Gewerkschaftliche Aktionen im Verzug? „Wenn es in den ersten Wochen so kommt, wie wir meinen, dass es kommt, gehen wir auf die Straße“,...

...sagte gestern dem „Journal“ gegenüber Eugène Kirsch, der Vorsitzende der „Bréifdréieschgewerkschaft“ auf Nachfrage über den
Fortgang der Verhandlungen mit der Postdirektion über die Umstellung der
Briefpost, die das Postunternehmen am kommenden Montag umstellen will.

Chaos befürchtet

Auch ein letztes Gespräch am vergangenen Freitag konnte die Bedenken der
Briefträgergewerkschaft also nicht restlos ausräumen. Sie befürchtet, dass
die Umstellung zum Chaos führt und somit zu einer wesentlichen
Verschlechterung der Dienstqualität, sowie zu einer Aushöhlung des
Briefträgerstatuts.

Die „Bréifdréieschgewerkschaft“, störte vor allem die Aussicht auf die
Einführung der „Gruppenarbeit“, bei der Briefträger mitunter von einer
„Tournée“ in eine andere „springen“ müssten. Das System habe sich bereits in
der Vergangenheit als untauglich erwiesen, behauptet die Gewerkschaft, die
am vergangenen 15. Dezember einer Reorganisation der Postverteilung im
Hinblick auf die vollständige Liberalisierung der Postdienste ab 2013
zugestimmt hatte und bei ihrem Nationalkongress im März der Postleitung
„Vertragsbruch“ vorgeworfen hatte. Auch weil die Umstellung der
Briefzustellung ursprünglich graduell kommen sollte.

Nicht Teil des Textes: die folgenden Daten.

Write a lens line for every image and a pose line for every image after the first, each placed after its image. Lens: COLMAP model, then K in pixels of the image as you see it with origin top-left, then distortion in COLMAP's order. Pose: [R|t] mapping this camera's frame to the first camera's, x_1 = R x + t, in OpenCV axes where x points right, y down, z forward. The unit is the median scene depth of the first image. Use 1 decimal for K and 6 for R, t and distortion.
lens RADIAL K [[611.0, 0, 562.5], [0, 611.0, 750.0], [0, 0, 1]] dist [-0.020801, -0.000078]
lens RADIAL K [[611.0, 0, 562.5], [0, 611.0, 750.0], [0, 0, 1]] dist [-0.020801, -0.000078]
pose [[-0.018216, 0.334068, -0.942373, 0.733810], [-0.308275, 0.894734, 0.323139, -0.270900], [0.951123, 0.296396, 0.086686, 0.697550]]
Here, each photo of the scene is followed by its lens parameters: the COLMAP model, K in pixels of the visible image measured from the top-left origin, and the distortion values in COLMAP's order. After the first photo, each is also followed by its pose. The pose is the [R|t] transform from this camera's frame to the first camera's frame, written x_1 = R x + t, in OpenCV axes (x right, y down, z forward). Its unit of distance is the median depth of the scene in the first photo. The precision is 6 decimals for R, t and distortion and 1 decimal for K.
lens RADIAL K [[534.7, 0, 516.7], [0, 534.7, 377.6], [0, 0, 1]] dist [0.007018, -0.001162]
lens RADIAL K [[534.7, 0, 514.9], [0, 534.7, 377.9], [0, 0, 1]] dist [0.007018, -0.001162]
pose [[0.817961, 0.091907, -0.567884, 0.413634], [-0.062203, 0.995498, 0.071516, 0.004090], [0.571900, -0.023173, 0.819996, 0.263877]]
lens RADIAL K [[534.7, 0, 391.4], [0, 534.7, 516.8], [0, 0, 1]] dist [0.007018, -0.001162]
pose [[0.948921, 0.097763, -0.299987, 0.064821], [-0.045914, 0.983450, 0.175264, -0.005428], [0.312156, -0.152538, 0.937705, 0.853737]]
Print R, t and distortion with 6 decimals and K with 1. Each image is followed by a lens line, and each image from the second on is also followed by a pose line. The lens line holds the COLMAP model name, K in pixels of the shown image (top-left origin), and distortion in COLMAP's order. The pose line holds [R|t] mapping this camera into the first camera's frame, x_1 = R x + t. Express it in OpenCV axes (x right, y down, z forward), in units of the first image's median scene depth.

Die Post hält natürlich dagegen: in einem rezenten Interview mit der
Wochenzeitung „Lëtzebuerger Land“ versicherte Paul Peckels, das für die
Postzustellung verantwortliche Direktionsmitglied, dass es nicht zum Chaos
kommen werde, die Reorganisation sei so geplant, dass alles passe und die
Kunden von der Umstellung nichts bemerken würden.

„Wir bleiben bei unseren Aussagen“, so Eugène Kirsch, der sich der
Solidarität von CGFP und LCGB gewiss sieht. Beim Nationalkongress der
„Bréifdréieschgewerkschaft“  war mit großer Zustimmung ein
Entschließungsantrag angenommen worden, durch den das Exekutivkomitee der
Gewerkschaft vom Kongress, dem etwa 175 Mitglieder beiwohnten, Grünlicht für
die Aufkündigung des Abkommens vom Dezember erhalten hatte und beauftragt
wurde, im Falle des Falles „unverzüglich Protestaktionen und alle
erdenklichen gewerkschaftlichen Maßnahmen einzuleiten“.

Ob es dazu kommen wird, bleibt bis auf Weiteres dahin gestellt.